We build these best practices into a project called Heighliner. Starting from developer-centric mind, we provides many pre-configured stacks covering popular programming languages and frameworks. For example, gin-vue is a toolchain preconfigured with the following tools and techniques:

  • Golang
  • Git Repository(Currently provided by GitHub)
  • Gin Framework
  • Swagger
  • Vue.js
  • Gorm
  • Docker
  • CI pipeline(Currently provided by GitHub Actions)
  • ArgoCD
  • Mariadb
  • Redis
  • Helm
  • Kubernetes
  • Nocalhost
  • Prometheus
  • Grafana
  • Jaeger
  • Loki

A toolchain composed of the above tools will support business development based on Golang. Preconfigured delivery flow speeds the DevOps process up. Pre-configured observation capabilities covering logs, metrics and distributed tracing. Database and messaging middleware ensures applications can handle stateful and asynchronous tasks with ease. GitOps based on ArgoCD and helm makes application publishing simple and efficient.

gin-vue-stack

Based on a stack like this, developers can spin a cloud-navite application up in minutes without the complexcity of configuration. Stack is open source and transparent, which ensures that developers have no barriers to understand all the process of code from editing to deployment.

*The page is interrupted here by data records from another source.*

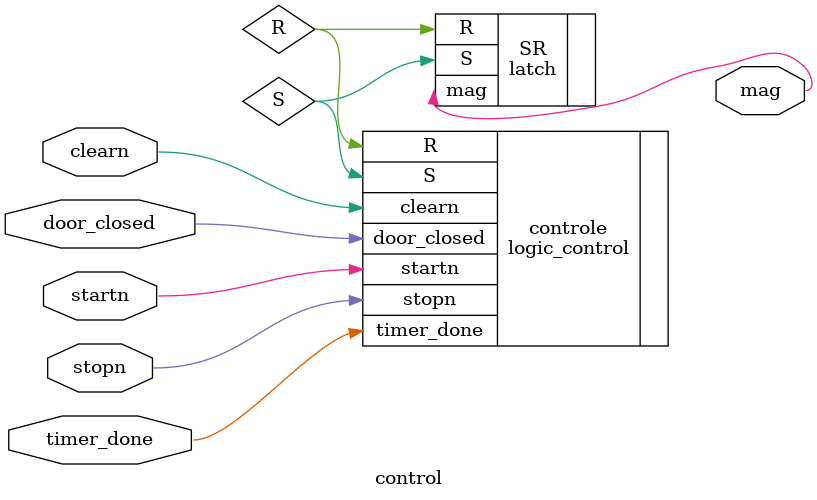
<source format=v>

module control (
    startn,stopn,clearn,door_closed,timer_done,
    mag
);

    input  startn,stopn,clearn,door_closed,timer_done;
    output wire mag;
    wire  R,S;

       

    logic_control controle(.startn(startn),.stopn(stopn),.clearn(clearn),.door_closed(door_closed),.timer_done(timer_done),.S(S),.R(R));
    latch SR(.S(S),.R(R),.mag(mag));


endmodule
</source>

With this convention-over-configuration mindset, developers can enjoy the coding-testing-commiting inner development loop.

What's next?

A developer console can be built to display key states in delivery flow, such as build results, deployment versions, logs, traffic control rules, alerts etc. Developers can get any useful information in that console and can manipulate the application the way they want. Also, developers can customize by forking a copy on GitHub to meet their special needs.